===== QUOTED PASSAGE

The drive found in many ScreenPlay Pro HD units is a Seagate drive model ST31000340AS. This model and several others have the bad firmware. Seagate has complete instructions on their web site for detecting and updating the firmware on the drive.

But we have a couple of problems. Their utilities only work if the drive is directly connected to a SATA port on the system. And if you take apart your ScreenPlay Pro HD to mount the drive on your computer, you void your warranty.

There is now a utility for detecting what firmware and drive is in your ScreenPlay Pro HD.

This utility will not void your warranty, because it is not changing anything on your drive, only reading from it. However, the utility must run on the drive itself, which requires running the telnet utility with the drive connected to the network.

The following instructions assume you have you have no familiarity with Linux, but general familiarity with Windows XP or Vista.

If you are using Vista, you will need to enable Telnet (Go to Start –>> Control Panel –>> Programs and features –>> Turn Windows features on or off).

To find the IP address of your Screen Play Pro HD..........

1. Download the identify.zip file from this site.

2. Extract the identify file from the identify.zip and put it in the bottom level directory, the \ directory of your media player. You do not need to extract the identify.c file. It is the source code from which identify was built and is for people who have a mipsel toolchain and can compile it themselves.

3. In explorer, right click on the media player drive and select disconnect if you have a drive mapped to it.

==========
===== DATA SHOWN

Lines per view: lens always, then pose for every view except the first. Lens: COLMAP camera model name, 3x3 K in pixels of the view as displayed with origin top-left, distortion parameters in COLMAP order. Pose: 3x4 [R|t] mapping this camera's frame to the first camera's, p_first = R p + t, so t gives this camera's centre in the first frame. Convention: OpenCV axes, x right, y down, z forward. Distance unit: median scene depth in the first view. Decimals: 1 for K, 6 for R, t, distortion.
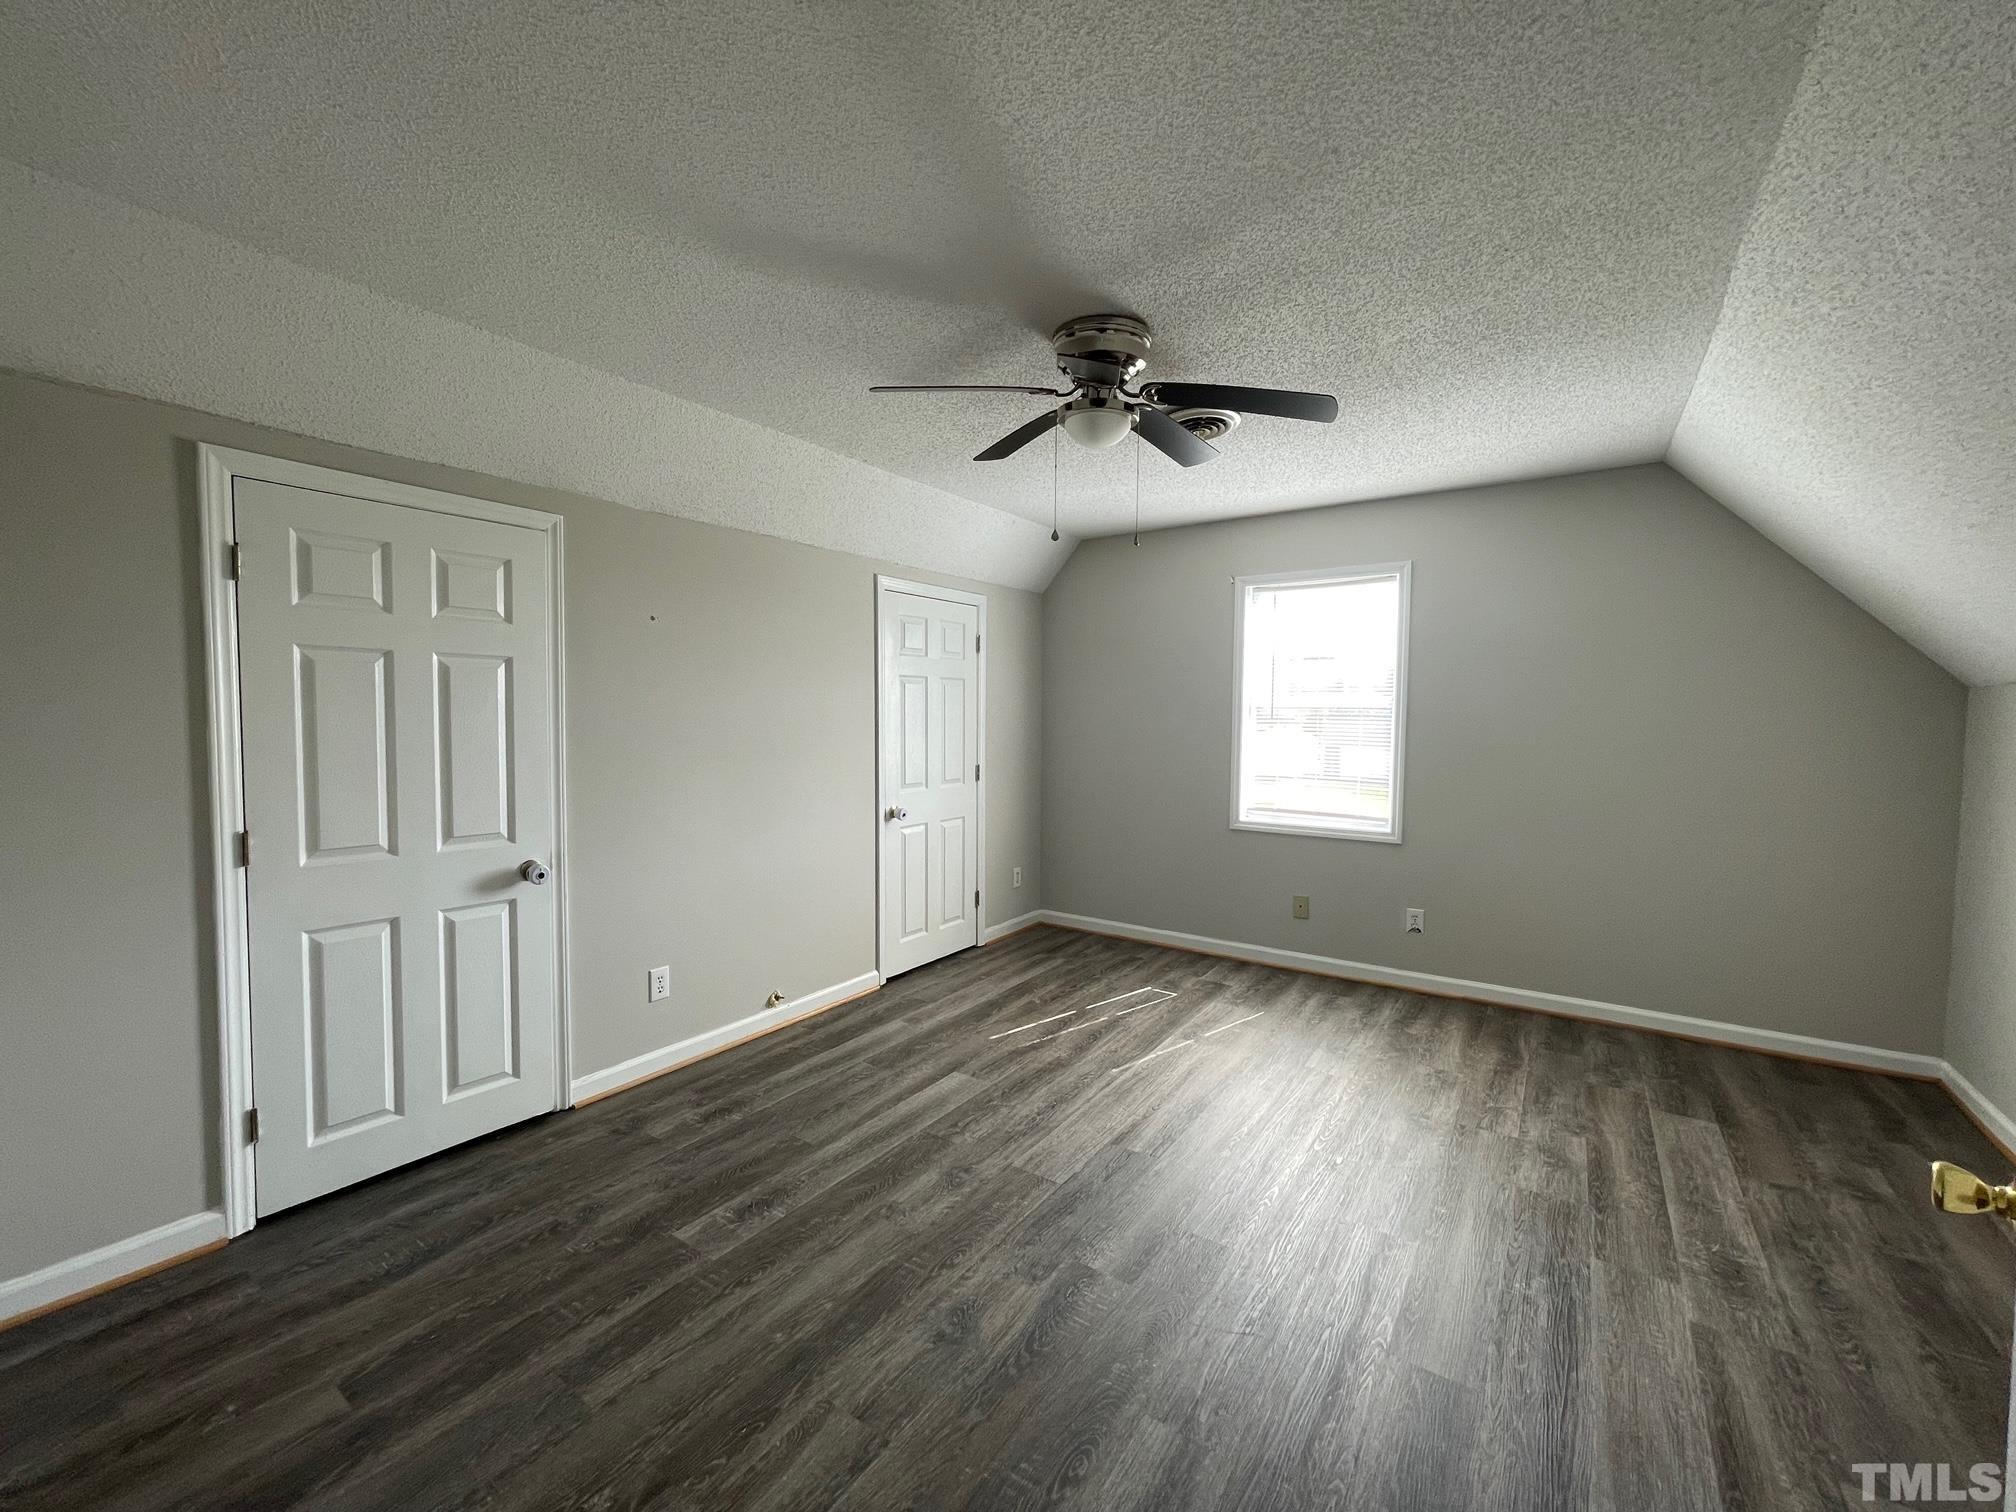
lens RADIAL K [[818.3, 0, 999.6], [0, 818.3, 755.2], [0, 0, 1]] dist [-0.000670, 0.000391]
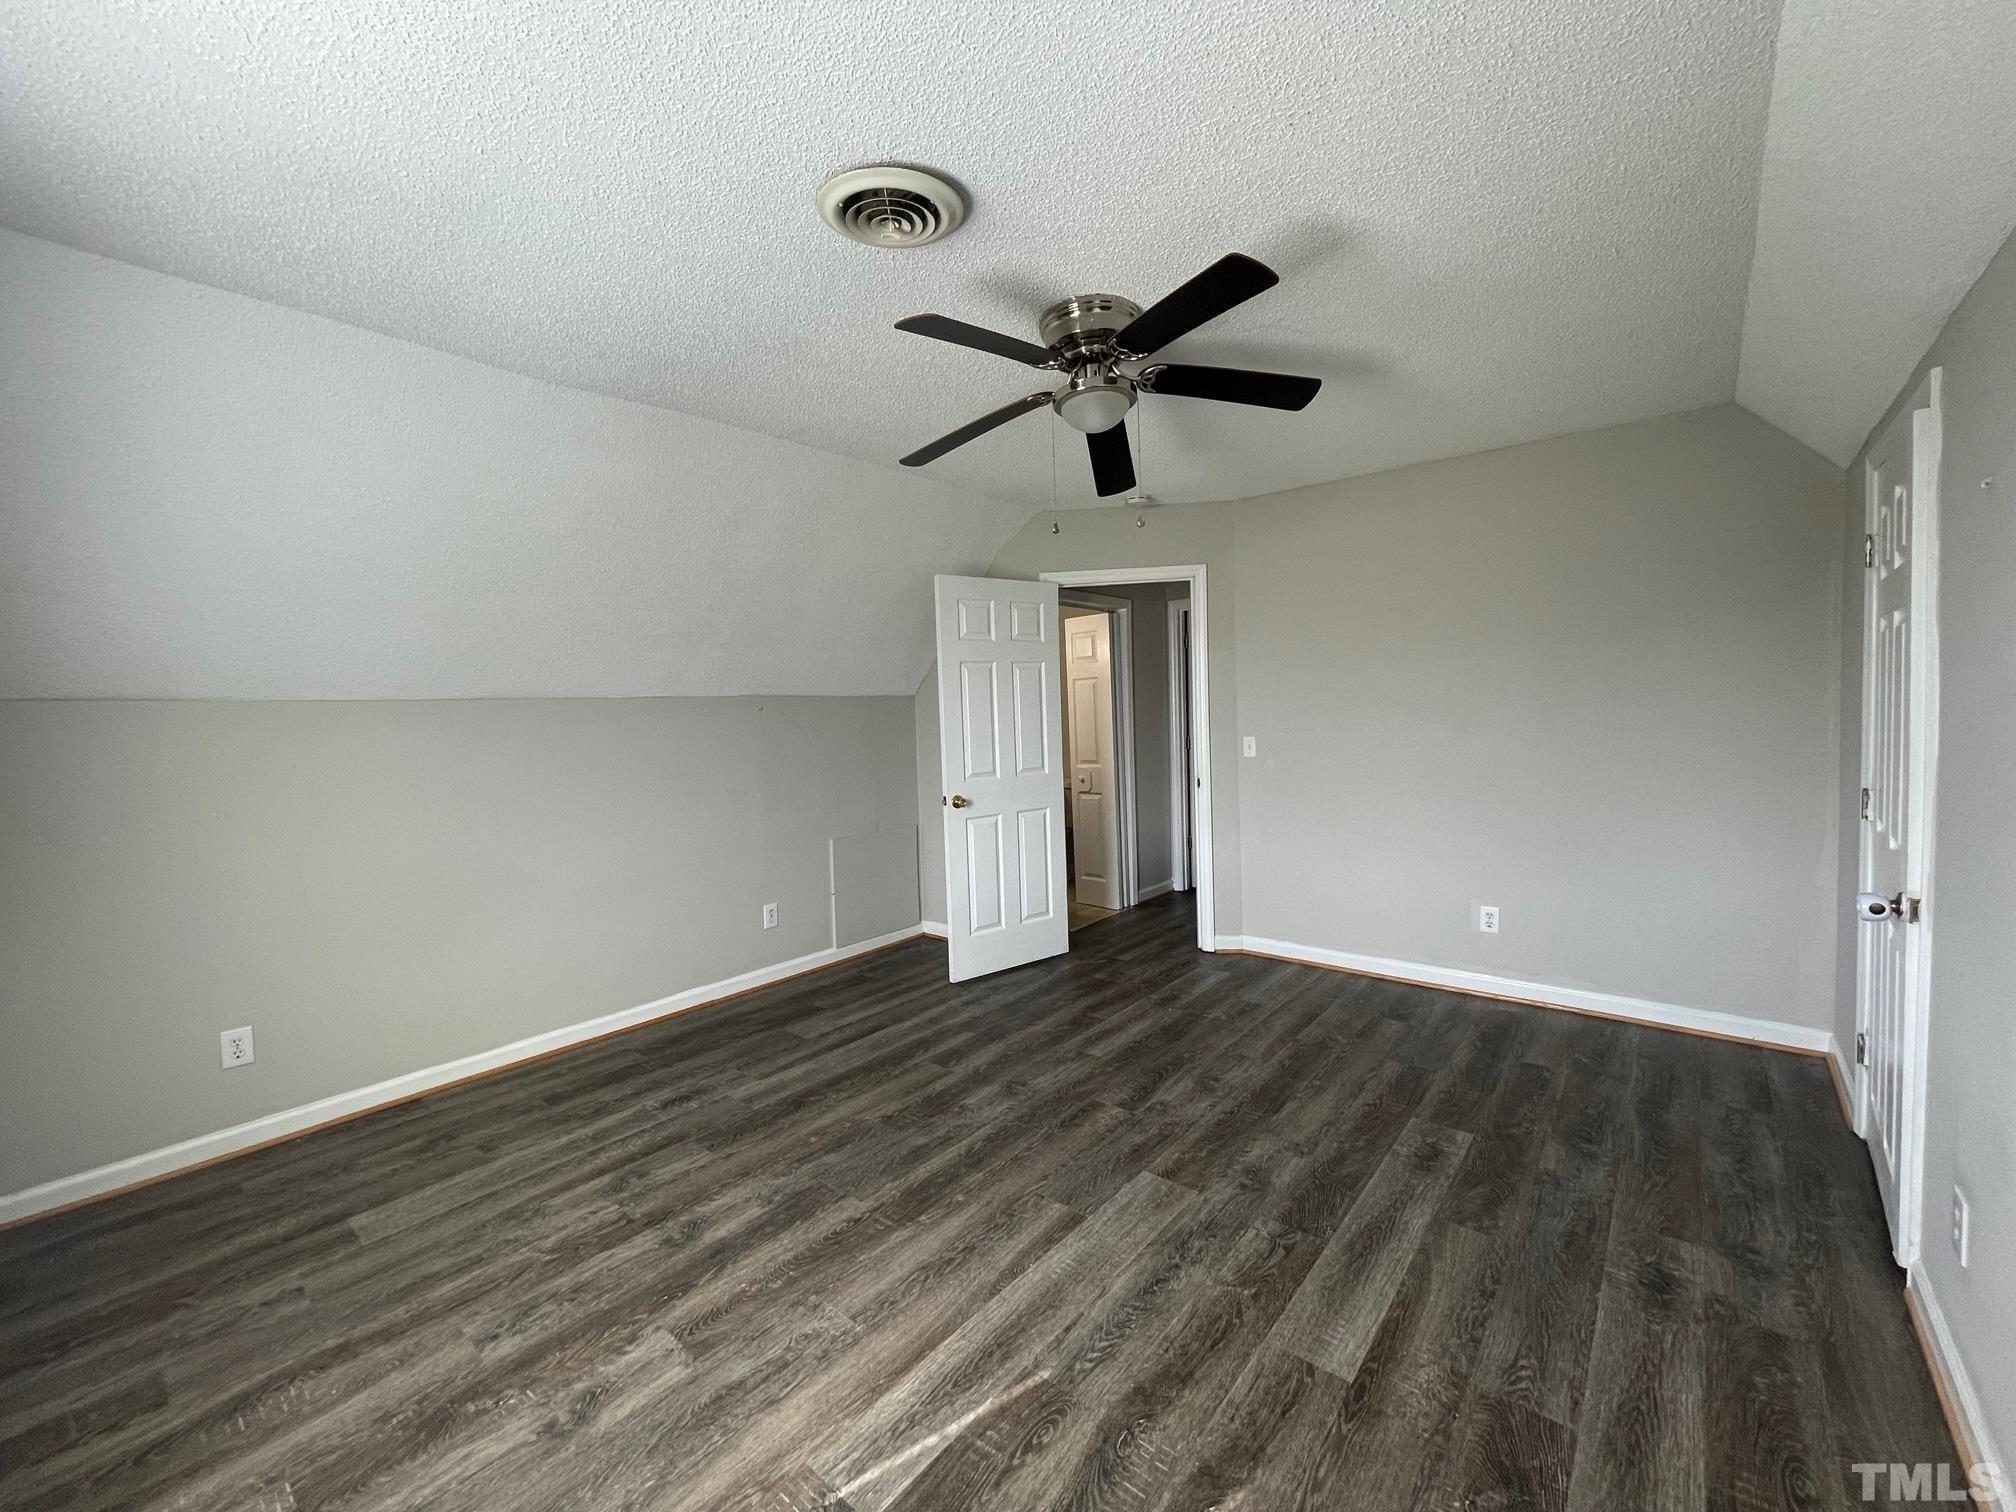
lens RADIAL K [[818.3, 0, 999.6], [0, 818.3, 755.2], [0, 0, 1]] dist [-0.000670, 0.000391]
pose [[-0.995701, 0.020151, 0.090412, 0.136339], [0.029916, 0.993702, 0.107983, -0.090856], [-0.087666, 0.110224, -0.990033, 1.767470]]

==========

## STUDY QUESTIONS
a. List every file that the ScreenPlay Pro HD firmware instructions name.
b. Translate this sentence from the ScreenPlay Pro HD firmware instructions into Spanish: "This utility will not void your warranty, because it is not changing anything on your drive, only reading from it."
c. Resume the ScreenPlay Pro HD firmware instructions after step 3, writing the steps that come next.
None of the work here draws on the data.

## RESPONSES BY ITEM NUMBER
a.
identify.zip
identify
identify.c

b. Esta utilidad no anulará su garantía, porque no modifica nada en su unidad, solo lee de ella.

c.
4. Open a telnet session prompt

5. Start ->> Run ->> telnet 192.168.1.1 (replace the IP with your drive's IP address)


What you do Comment
Iomega login:
type root
The warning about the home directory is ok to ignore
type cd /tmp/hddmedia switches to the media drive
type chmod 755 identify Makes the identify file executable.
type ./identify Runs the identify program.
type exit Leaves the telnet session


When you run the identify program, you will get a dump of the /proc/ide/ide0/identify translated from hexadecimal format into character format. In character format, you'll see a lot of "garbage" characters mixed in with the important information. You will see something like this:

 ?7►? 9ABCDEFG♦SD15 ST31000340AS Ç►/@☻☻
¬d┤@@!m░tpm░tp☻☺@☺P<♠<i╝☺A#►dd■■■m░tpP┼

The 9ABCDEFG characters are the serial number. The SD15 is the firmware version, and the ST31000340AS is the drive model.

You can submit the serial number on the website, but unfortunately all you will get is information telling you it is an OEM drive and to contact the device manufacturer.

If desired, you can try to apply the Seagate firmware fix yourself.